We talk to Yvonne Sawbridge, senior fellow at the University of Birmingham Health Services Management Centre, who has been a nurse for 30 years.

Why did you become a nurse?

I did some work experience and loved the atmosphere on the ward and how everyone wanted to help patients. I thought I was too squeamish to do nursing but, after doing a few jobs, decided I really wanted to do it.

Where did you train?

Good Hope School of Nursing in Birmingham. We wore hats!

What was your first nursing job?

Staff nurse on a male medical ward in Solihull Hospital.

What is the trait you least like in yourself and why?

I can be a bit bullish when I think I have the answer. My teams have challenged me and seeing they often have better ideas has helped me continue striving to overcome this trait.

Whom have you learnt most from in your career and why?

Those in direct care as that’s what matters. I found Binnie and Titchen’s book Freedom to Practise inspirational. It’s about implementing good patient-centred care and what a challenge this can be.

What advice would you give someone starting out?

Strive to retain your idealism and make sure you get support for the emotional labour you undertake every working day.

What keeps you awake at night?

Stories about uncaring nurses. While I see many, many more examples of good care, poor care is out there – I have seen it. I wish we had a magic solution.

What’s the most satisfying part of your job?

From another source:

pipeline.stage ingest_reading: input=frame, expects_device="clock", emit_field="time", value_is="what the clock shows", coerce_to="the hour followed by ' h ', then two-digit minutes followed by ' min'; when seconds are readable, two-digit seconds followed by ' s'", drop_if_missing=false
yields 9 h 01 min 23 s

Being a critical friend of the NHS. I have analysed some complexities of modern healthcare and their impact. I coauthored the recent Health Services Management Centre paper Time to Care and hope to use its findings in research to identify solutions.

What is your proudest achievement?

Leading a project in which a group of community nurses developed a home intravenous antibiotic service. They had such passion and belief – all I had to do was unblock a few obstacles.

What do you think will change nursing in the next decade?

I thought nurse consultants would be the way forward, with nurses staying in practice as well as being able to influence the system, but this doesn’t appear to have happened despite evidence to support it. One certainty is that we will always need nurses who can understand and make decisions and provide compassionate care … and maybe hats will make a comeback?

What job would you like to be doing in five years?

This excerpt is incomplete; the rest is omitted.